• [WORK TO COMPLETE]:
1 > According to the address excerpt, where and on what date did Coolidge give this address?
2 > Render the records from their start up to and including the line with "Find the location" as a JSON list of strings, with one string per line. Skip blank lines and leave out the pictures.

• [TEXT SHOWN]:
▬▬▬▬▬▬▬▬▬▬

I said it was important – I doubt very much if there is anything of equal importance or any importance at all besides the work that you are carrying on. It is a satisfaction to me to know that that is being more and more recognized every day, that people, the public are not satisfied merely to build the schoolhouse, furnish it out with all the equipment with which our modern schoolhouses are furnished, but they see the necessity of putting into the schoolhouse men and women equipped in every way to be an inspiration to the children over whom they have jurisdiction. 

There isn’t any way of teaching unless a teacher can inspire the respect, confidence, perhaps the affection of those with whom they come in contact and that can’t be done – I come back to that time and time again, without making a sufficient outlay of money. So I believe that you who are engaged in education are entitled to look with a great deal of satisfaction on the accomplishments of the last two years. There has been a raising of the standards of life, I think, in every direction. 

It will be for you to meet that great requirement, to live up to it to see it and to direct and to point it into channels that will look for the public welfare. The increase of civilization and the bringing of the men and women of the future into the possibility of living useful, beneficial, yes, holy lives in the communities where they reside. 

— Calvin Coolidge, excerpt of an address given to the Educational Conference, State House in Boston, November 13, 1920

For Coolidge, the question for education comes down to what are we building? It is not the schoolhouse, home room or facility alone. Who are we building on the inside?

▬▬▬▬▬▬▬▬▬▬

[Records from a dataset]

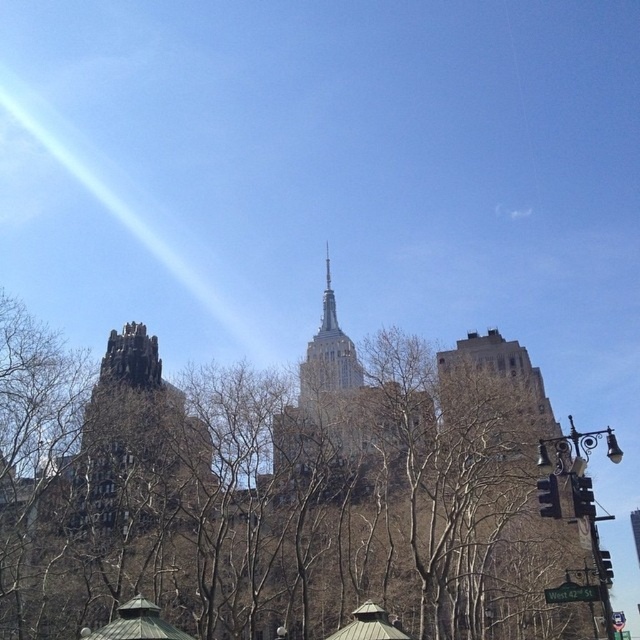
Looking at this image, who is lower down, brown leafless tree at center or dark gray stone tower at left?

dark gray stone tower at left is below.

Between point (156, 392) and point (115, 424), which one is positioned behind?

The point (156, 392) is more distant.

Locate an element on the screen. brown leafless tree at center is located at coordinates (276, 500).

From the picture: Between brown stone building at right and dark gray stone tower at left, which one is positioned lower?

brown stone building at right is below.

Does brown stone building at right appear on the left side of dark gray stone tower at left?

Incorrect, brown stone building at right is not on the left side of dark gray stone tower at left.

Between point (513, 554) and point (161, 387), which one is positioned in front?

Point (513, 554)

Find the location of a particular element. Image resolution: width=640 pixels, height=640 pixels. brown stone building at right is located at coordinates (522, 490).

Can you confirm if brown leafless tree at center is thinner than brown stone building at right?

No, brown leafless tree at center is not thinner than brown stone building at right.

Which is above, brown leafless tree at center or brown stone building at right?

brown leafless tree at center is above.

Does point (160, 604) come closer to viewer compared to point (449, 381)?

Yes, it is in front of point (449, 381).

The height and width of the screenshot is (640, 640). Identify the location of brown leafless tree at center. (276, 500).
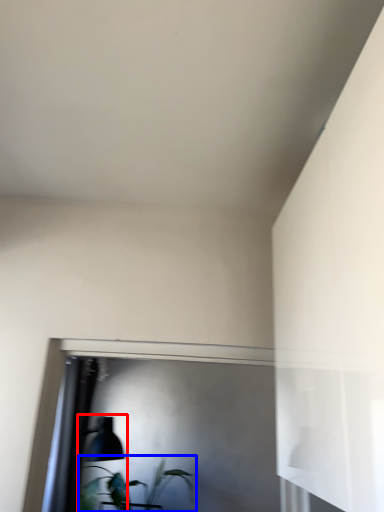
Question: Which of the following is the closest to the observer, table lamp (highlighted by a red box) or houseplant (highlighted by a blue box)?

Choices:
 (A) table lamp
 (B) houseplant

Answer: (A)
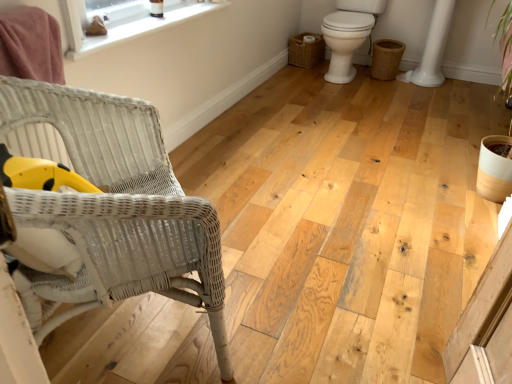
Question: Is braided wicker basket at lower right, positioned as the 1th basket in right-to-left order, not inside woven brown basket at right, the second basket viewed from the right?

Choices:
 (A) no
 (B) yes

Answer: (B)

Question: Considering the relative positions of braided wicker basket at lower right, the second basket when ordered from left to right, and woven brown basket at right, the second basket viewed from the right, in the image provided, is braided wicker basket at lower right, the second basket when ordered from left to right, to the left of woven brown basket at right, the second basket viewed from the right, from the viewer's perspective?

Choices:
 (A) yes
 (B) no

Answer: (B)

Question: Does braided wicker basket at lower right, positioned as the 1th basket in right-to-left order, turn towards woven brown basket at right, the first basket when ordered from left to right?

Choices:
 (A) no
 (B) yes

Answer: (A)

Question: Considering the relative positions of braided wicker basket at lower right, the second basket when ordered from left to right, and woven brown basket at right, the second basket viewed from the right, in the image provided, is braided wicker basket at lower right, the second basket when ordered from left to right, in front of woven brown basket at right, the second basket viewed from the right,?

Choices:
 (A) no
 (B) yes

Answer: (B)

Question: Does braided wicker basket at lower right, positioned as the 1th basket in right-to-left order, have a smaller size compared to woven brown basket at right, the first basket when ordered from left to right?

Choices:
 (A) yes
 (B) no

Answer: (B)

Question: Can you confirm if braided wicker basket at lower right, positioned as the 1th basket in right-to-left order, is bigger than woven brown basket at right, the first basket when ordered from left to right?

Choices:
 (A) yes
 (B) no

Answer: (A)

Question: Considering the relative sizes of woven brown basket at right, the second basket viewed from the right, and white wicker chair at left in the image provided, is woven brown basket at right, the second basket viewed from the right, taller than white wicker chair at left?

Choices:
 (A) no
 (B) yes

Answer: (A)

Question: Is woven brown basket at right, the second basket viewed from the right, not within white wicker chair at left?

Choices:
 (A) no
 (B) yes

Answer: (B)

Question: Is woven brown basket at right, the first basket when ordered from left to right, positioned with its back to white wicker chair at left?

Choices:
 (A) yes
 (B) no

Answer: (B)

Question: From the image's perspective, is woven brown basket at right, the second basket viewed from the right, beneath white wicker chair at left?

Choices:
 (A) yes
 (B) no

Answer: (B)

Question: Is woven brown basket at right, the first basket when ordered from left to right, smaller than white wicker chair at left?

Choices:
 (A) yes
 (B) no

Answer: (A)

Question: Does woven brown basket at right, the first basket when ordered from left to right, turn towards white wicker chair at left?

Choices:
 (A) no
 (B) yes

Answer: (B)

Question: Is white glossy toilet at right located outside white wicker chair at left?

Choices:
 (A) no
 (B) yes

Answer: (B)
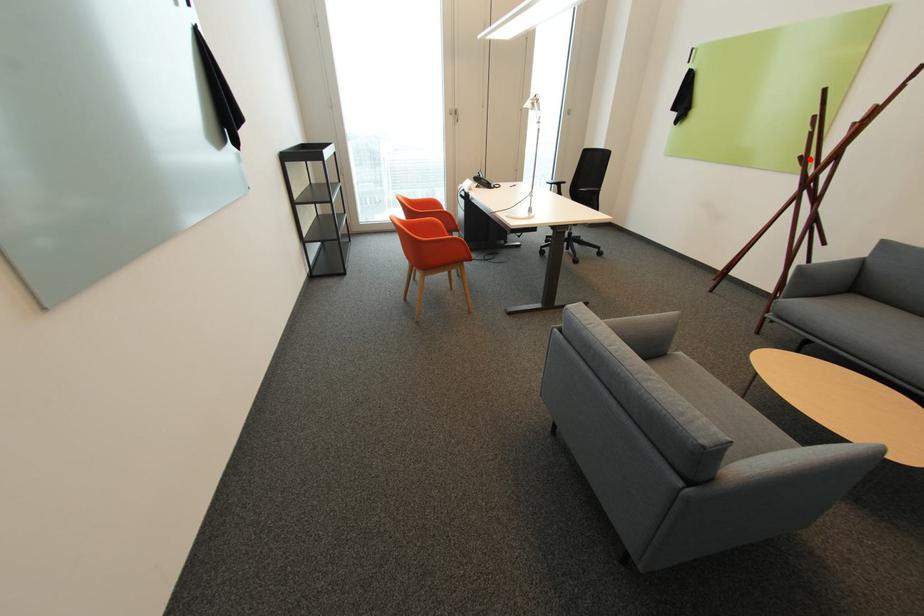
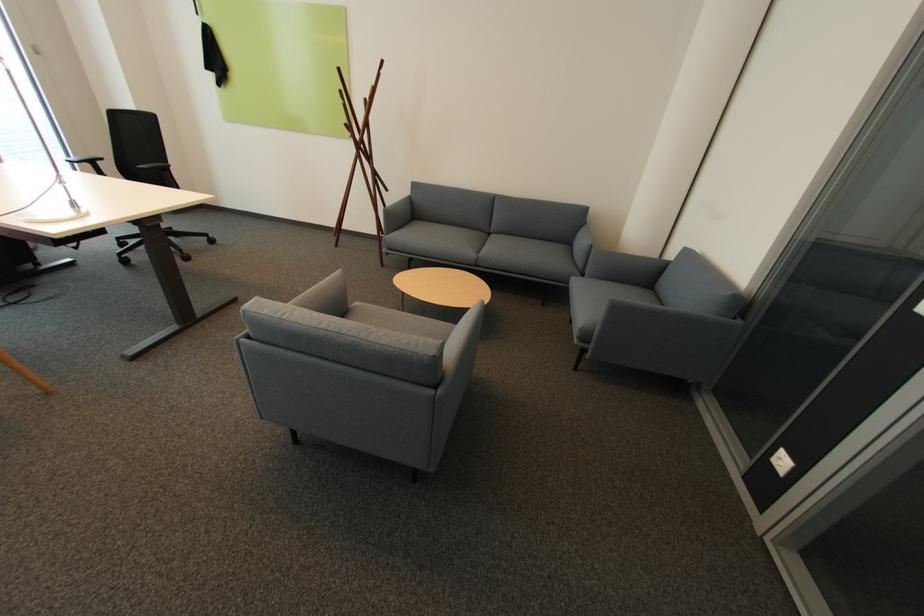
Locate, in the second image, the point that corresponds to the highlighted location in the first image.

(355, 126)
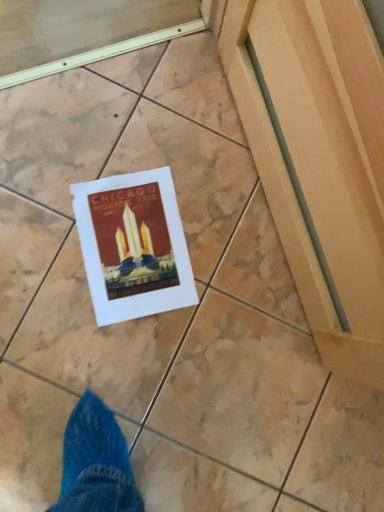
Where is `vacant space in front of matte paper postcard at center`? vacant space in front of matte paper postcard at center is located at coordinates (77, 339).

▬▬▬▬▬▬▬▬▬▬

• [WRITTEN RESPONSES]:
1 > He gave it at the State House in Boston on November 13, 1920.

2 >
[
  "Looking at this image, who is lower down, brown leafless tree at center or dark gray stone tower at left?",
  "dark gray stone tower at left is below.",
  "Between point (156, 392) and point (115, 424), which one is positioned behind?",
  "The point (156, 392) is more distant.",
  "Locate an element on the screen. brown leafless tree at center is located at coordinates (276, 500).",
  "From the picture: Between brown stone building at right and dark gray stone tower at left, which one is positioned lower?",
  "brown stone building at right is below.",
  "Does brown stone building at right appear on the left side of dark gray stone tower at left?",
  "Incorrect, brown stone building at right is not on the left side of dark gray stone tower at left.",
  "Between point (513, 554) and point (161, 387), which one is positioned in front?",
  "Point (513, 554)",
  "Find the location of a particular element. Image resolution: width=640 pixels, height=640 pixels. brown stone building at right is located at coordinates (522, 490)."
]